Death of the Business Mobile Phone?Natasha Lomas
The business phone is dead—that's the message coming out of the Mobile World Congress trade show in Barcelona as a raft of industry players line up to show off products, software and services designed for individuals.
In the mobile sphere this is the age of customisable phones; identikit handsets designed merely to do a work job are looking increasingly endangered.
Microsoft CEO Steve Ballmer repeated Redmond's message from last year: people want a device they can use for work and play. Ballmer was in Barcelona to announce the next iteration of the Windows Mobile OS—6.5—which has had a graphical makeover to make it more to consumers' tastes.
He said: "People don't want a phone for work and a phone for their personal life—they want a single phone that they can use to access all of the information and all of the people in their lives that are important. They want a phone that is connected and integrated with all of the other sources and places that they use information.

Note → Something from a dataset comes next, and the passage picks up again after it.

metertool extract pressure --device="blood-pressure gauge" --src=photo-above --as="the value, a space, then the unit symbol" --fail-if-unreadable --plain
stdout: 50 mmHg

"At Microsoft our vision is to deliver one platform that extends across the PC, the phone, the TV and the web and connects us all to the information and people that we really care about."

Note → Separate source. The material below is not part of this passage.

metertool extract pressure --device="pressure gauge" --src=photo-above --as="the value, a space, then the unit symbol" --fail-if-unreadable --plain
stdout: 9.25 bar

Meanwhile at Nokia's press event, its president and CEO, Olli-Pekka Kallasvuo, also took up this theme by debunking the myth that the 'E' in its E-Series of phones stands solely for 'Enterprise'.
He said: "In the past many believed that our E-Series is exclusively for enterprise. But that's simply not the case. Today E-Series stands for 'efficiency'."
Nokia's view is that people want to make efficient use of their personal time too—and with work and life increasingly intertwined that's getting ever more crucial.
The world's largest mobile maker announced the launch of the E55—a compact keyboard version of its popular E71 smart phone—and the E75, the newest incarnation of its communicator brand: a mini communicator. According to Nokia, more than 10 million E-Series devices shipped last year and Kallasvuo was keen to point out the E71 has been singled out for a variety of consumer gadget awards.
He continued: "Don't get me wrong, enterprise customers are still very important and we have been making great progress over the past year in refining our offer."
Elsewhere at Mobile World Congress consumer-oriented mobile makers continue to dine out on smartphone growth, with the likes of HTC, LG and Samsung all launching new devices. Sony Ericsson also previewed an iPhone rival device codenamed Idou—with a full touchscreen interface, its Walkman MP3 playing software and a 12.1MP camera.
The company revealed its thinking has shifted away from siloed products dedicated to being best in class in a single function, such as the camera, and is now leaning more towards a philosophy of enabling consumers to both communicate and be entertained on the one device.